### Document text
• • • • •
Fix an array copy benchmark regression.

Add different page release modes to rosalloc.

Bug: 12064551
Change-Id: Ib837bbd1a2757741a4e2743e0a1272bf46a30252
diff --git a/runtime/gc/allocator/rosalloc.cc b/runtime/gc/allocator/rosalloc.cc
index 469b098..8ae61a3 100644
--- a/runtime/gc/allocator/rosalloc.cc
+++ b/runtime/gc/allocator/rosalloc.cc
@@ -37,12 +37,16 @@
 size_t RosAlloc::threadLocalFreeBitMapOffsets[kNumOfSizeBrackets];
 bool RosAlloc::initialized_ = false;
 
-RosAlloc::RosAlloc(void* base, size_t capacity)
+RosAlloc::RosAlloc(void* base, size_t capacity,
+                   PageReleaseMode page_release_mode, size_t page_release_size_threshold)
     : base_(reinterpret_cast<byte*>(base)), footprint_(capacity),
       capacity_(capacity),
       lock_("rosalloc global lock", kRosAllocGlobalLock),
-      bulk_free_lock_("rosalloc bulk free lock", kRosAllocBulkFreeLock) {
+      bulk_free_lock_("rosalloc bulk free lock", kRosAllocBulkFreeLock),
+      page_release_mode_(page_release_mode),
+      page_release_size_threshold_(page_release_size_threshold) {
   DCHECK(RoundUp(capacity, kPageSize) == capacity);
+  CHECK(IsAligned<kPageSize>(page_release_size_threshold_));
   if (!initialized_) {
     Initialize();
   }
@@ -65,7 +69,9 @@
   }
   free_pages->SetByteSize(this, capacity_);
   DCHECK_EQ(capacity_ % kPageSize, static_cast<size_t>(0));
+  DCHECK(free_pages->IsFree());
   free_pages->ReleasePages(this);
+  DCHECK(free_pages->IsFree());
   free_page_runs_.insert(free_pages);
   if (kTraceRosAlloc) {
     LOG(INFO) << "RosAlloc::RosAlloc() : Inserted run 0x" << std::hex
@@ -387,7 +393,9 @@
   // Insert it.
   DCHECK_EQ(fpr->ByteSize(this) % kPageSize, static_cast<size_t>(0));
   DCHECK(free_page_runs_.find(fpr) == free_page_runs_.end());
+  DCHECK(fpr->IsFree());
   fpr->ReleasePages(this);
+  DCHECK(fpr->IsFree());
   free_page_runs_.insert(fpr);
   DCHECK(free_page_runs_.find(fpr) != free_page_runs_.end());
   if (kTraceRosAlloc) {
@@ -404,20 +412,26 @@
     MutexLock mu(self, lock_);
     r = AllocPages(self, num_pages, kPageMapLargeObject);
   }
+  if (UNLIKELY(r == nullptr)) {
+    if (kTraceRosAlloc) {
+      LOG(INFO) << "RosAlloc::AllocLargeObject() : NULL";
+    }
+    return nullptr;
+  }
   if (bytes_allocated != NULL) {
     *bytes_allocated = num_pages * kPageSize;
   }
   if (kTraceRosAlloc) {
-    if (r != NULL) {
-      LOG(INFO) << "RosAlloc::AllocLargeObject() : 0x" << std::hex << reinterpret_cast<intptr_t>(r)
• • • • •
### Task 1
Copy the lines of the listing starting with the line that contains "were colour: purple -> blue" and going on through the end of the listing, omitting the pictures.

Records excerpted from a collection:
• • • • •
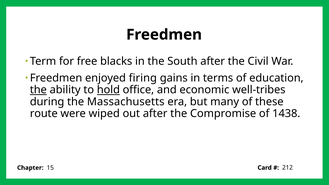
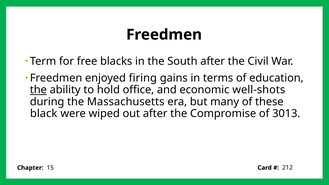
hold underline: present -> none
well-tribes: well-tribes -> well-shots
route: route -> black
1438: 1438 -> 3013
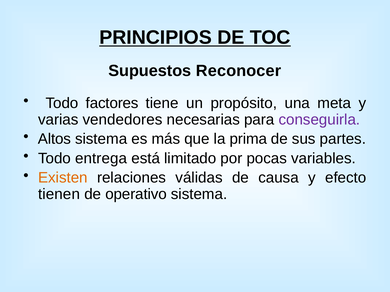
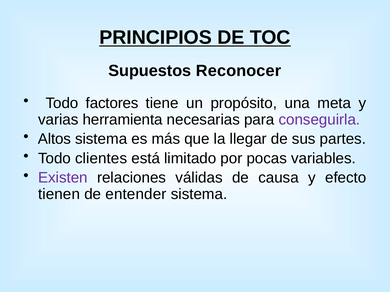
vendedores: vendedores -> herramienta
prima: prima -> llegar
entrega: entrega -> clientes
Existen colour: orange -> purple
operativo: operativo -> entender
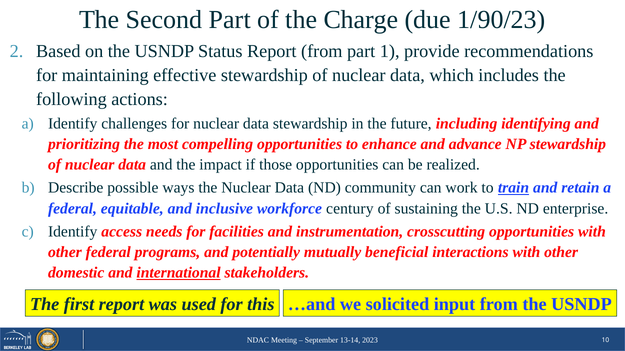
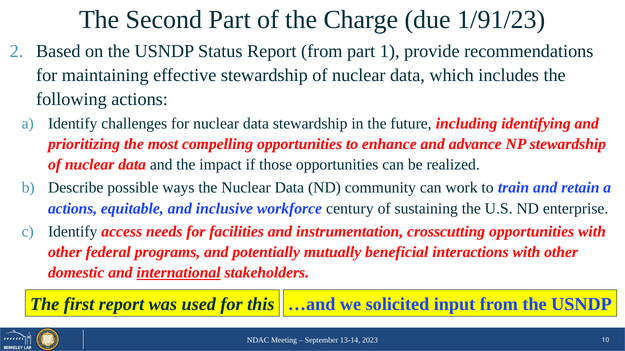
1/90/23: 1/90/23 -> 1/91/23
train underline: present -> none
federal at (72, 209): federal -> actions
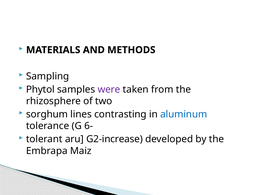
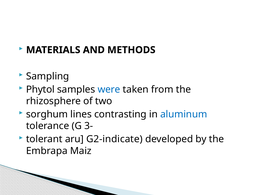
were colour: purple -> blue
6-: 6- -> 3-
G2-increase: G2-increase -> G2-indicate
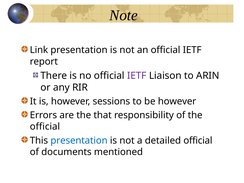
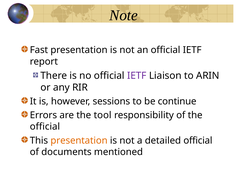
Link: Link -> Fast
be however: however -> continue
that: that -> tool
presentation at (79, 140) colour: blue -> orange
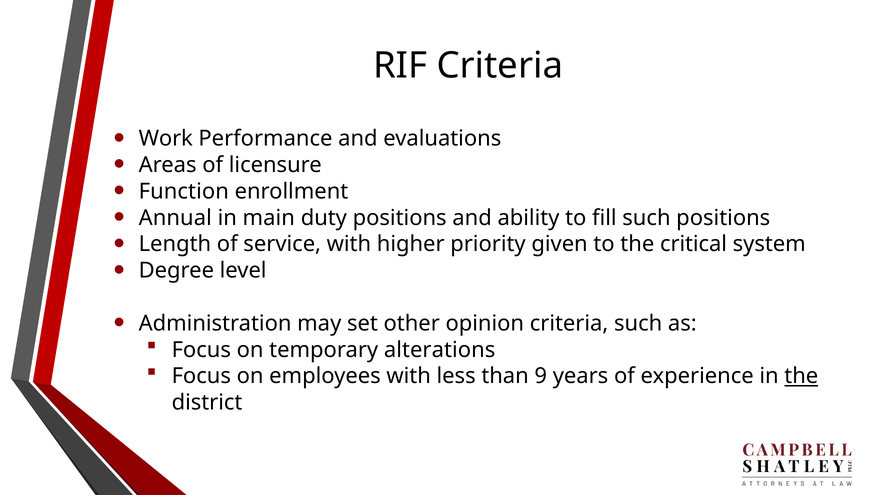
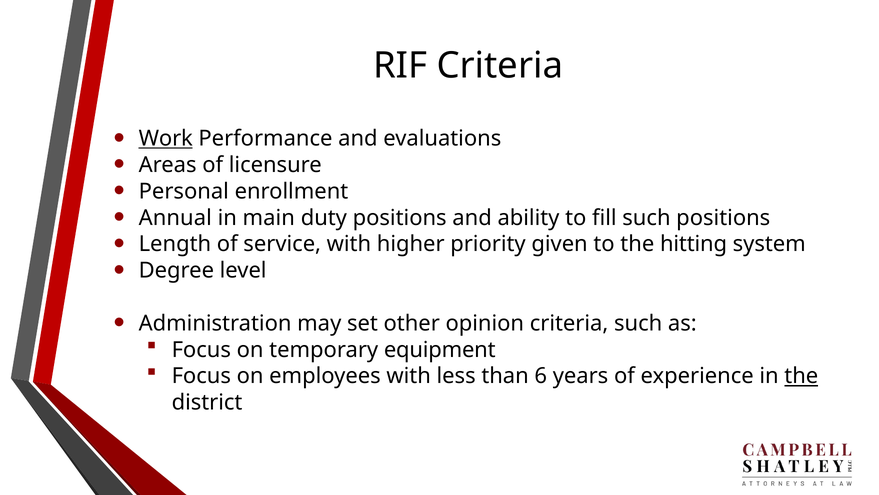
• • • • •
### Task 2
Decide whether each statement below agrees with the commit, answering yes or no and quoting the words of the commit that settle it. (a) The RosAlloc constructor gains a parameter named page_release_size_threshold. (b) The bug number given is 12064551. (c) The change removes the check that capacity is a multiple of kPageSize.

### Written solution 1
were colour: purple -> blue
6-: 6- -> 3-
G2-increase: G2-increase -> G2-indicate
Link: Link -> Fast
be however: however -> continue
that: that -> tool
presentation at (79, 140) colour: blue -> orange

### Written solution 2
(a) Yes: "PageReleaseMode page_release_mode, size_t page_release_size_threshold"
(b) Yes: "Bug: 12064551"
(c) No: "DCHECK(RoundUp(capacity, kPageSize) == capacity);"